WASHINGTON — The inquiry came in August, and struck scientists at the Food and Drug Administration as highly unusual.
The leader of the center that regulates prescription medicines wanted to know what they thought about leucovorin, a generic drug that’s mainly used to alleviate side effects of cancer therapies. He’d seen some promising studies and thought the agency could find a way to approve it as an autism treatment.
Autism, with its broad spectrum of symptoms, is one of the most challenging conditions to treat with medication. For the FDA itself to push for such a significant change to a drug’s label, and based on a handful of small studies — it would be unheard of, officials told STAT.
The request would have seemed completely random if not for health secretary Robert F. Kennedy Jr.’s longstanding interest in autism. In April, Kennedy announced his intention to identify autism’s root cause by September. President Trump zeroed in on the condition, too, and the political pressure to announce something big and splashy was ramping up.

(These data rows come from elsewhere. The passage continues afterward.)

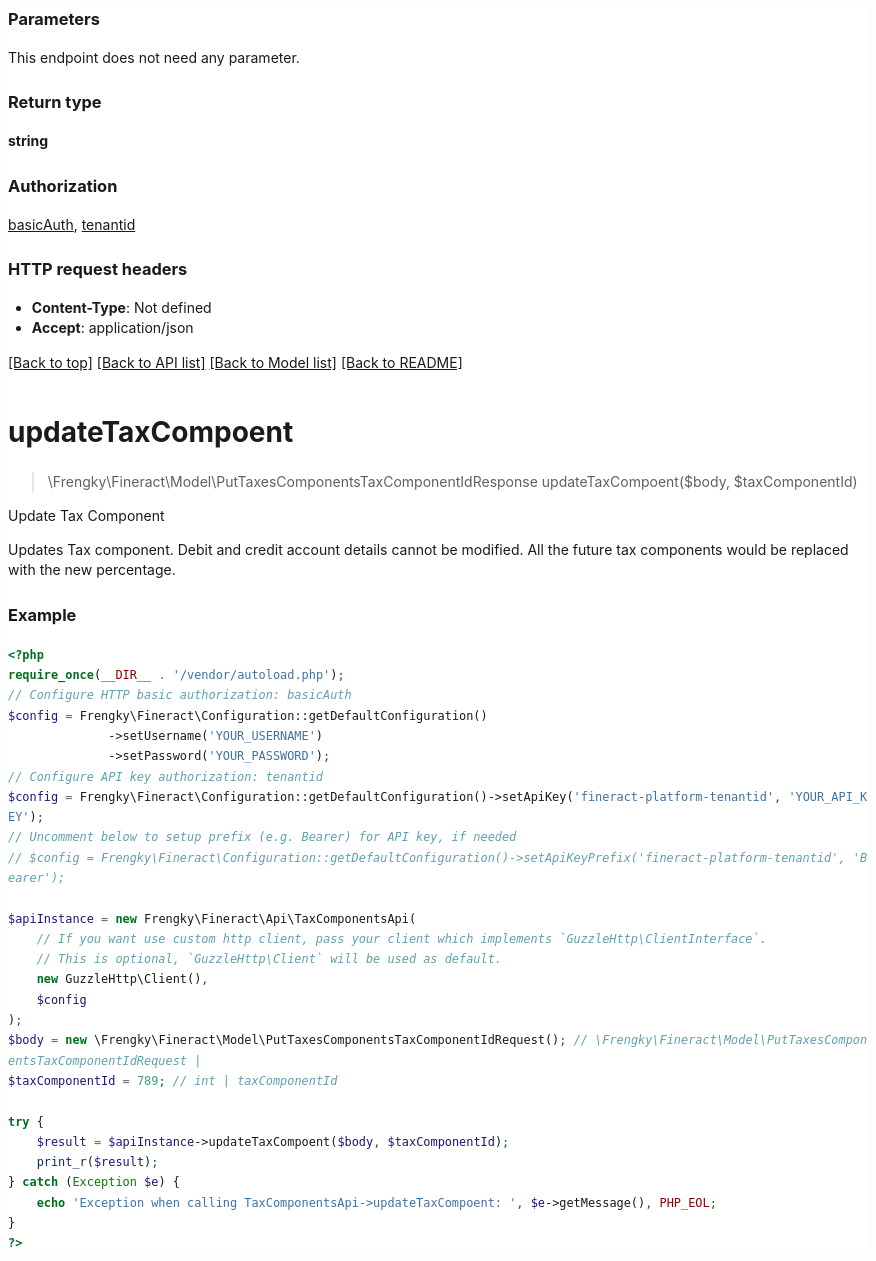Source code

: ### Parameters
This endpoint does not need any parameter.

### Return type

**string**

### Authorization

[basicAuth](../../README.md#basicAuth), [tenantid](../../README.md#tenantid)

### HTTP request headers

 - **Content-Type**: Not defined
 - **Accept**: application/json

[[Back to top]](#) [[Back to API list]](../../README.md#documentation-for-api-endpoints) [[Back to Model list]](../../README.md#documentation-for-models) [[Back to README]](../../README.md)

# **updateTaxCompoent**
> \Frengky\Fineract\Model\PutTaxesComponentsTaxComponentIdResponse updateTaxCompoent($body, $taxComponentId)

Update Tax Component

Updates Tax component. Debit and credit account details cannot be modified. All the future tax components would be replaced with the new percentage.

### Example
```php
<?php
require_once(__DIR__ . '/vendor/autoload.php');
// Configure HTTP basic authorization: basicAuth
$config = Frengky\Fineract\Configuration::getDefaultConfiguration()
              ->setUsername('YOUR_USERNAME')
              ->setPassword('YOUR_PASSWORD');
// Configure API key authorization: tenantid
$config = Frengky\Fineract\Configuration::getDefaultConfiguration()->setApiKey('fineract-platform-tenantid', 'YOUR_API_KEY');
// Uncomment below to setup prefix (e.g. Bearer) for API key, if needed
// $config = Frengky\Fineract\Configuration::getDefaultConfiguration()->setApiKeyPrefix('fineract-platform-tenantid', 'Bearer');

$apiInstance = new Frengky\Fineract\Api\TaxComponentsApi(
    // If you want use custom http client, pass your client which implements `GuzzleHttp\ClientInterface`.
    // This is optional, `GuzzleHttp\Client` will be used as default.
    new GuzzleHttp\Client(),
    $config
);
$body = new \Frengky\Fineract\Model\PutTaxesComponentsTaxComponentIdRequest(); // \Frengky\Fineract\Model\PutTaxesComponentsTaxComponentIdRequest | 
$taxComponentId = 789; // int | taxComponentId

try {
    $result = $apiInstance->updateTaxCompoent($body, $taxComponentId);
    print_r($result);
} catch (Exception $e) {
    echo 'Exception when calling TaxComponentsApi->updateTaxCompoent: ', $e->getMessage(), PHP_EOL;
}
?>
```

Even given the president’s interest in the subject, the request was so extraordinary that FDA staff pushed back, STAT has learned. The drug center director who made the request, George Tidmarsh, eventually came to a compromise with his staff: He agreed to ask GSK, the original manufacturer of the drug, to instead submit an application for cerebral folate deficiency, a rare neurological disorder that can have overlapping symptoms with autism. This episode was described by two people familiar with the situation.
But at the Trump administration’s press conference on autism in September, the career staff’s efforts to ground the move in science didn’t seem to matter. When FDA Commissioner Marty Makary reintroduced the public to leucovorin, he touted the drug as an autism treatment.
“Today, the FDA is filing a federal register notice to change the label on an exciting treatment called prescription leucovorin so that it can be available to children with autism,” he said. “Leucovorin holds promise for hundreds of thousands of kids with autism,” he later tweeted.
Reshma Ramachandran, a health services researcher and clinician at Yale School of Medicine, said the sequence of events is the antithesis of how the FDA is supposed to function.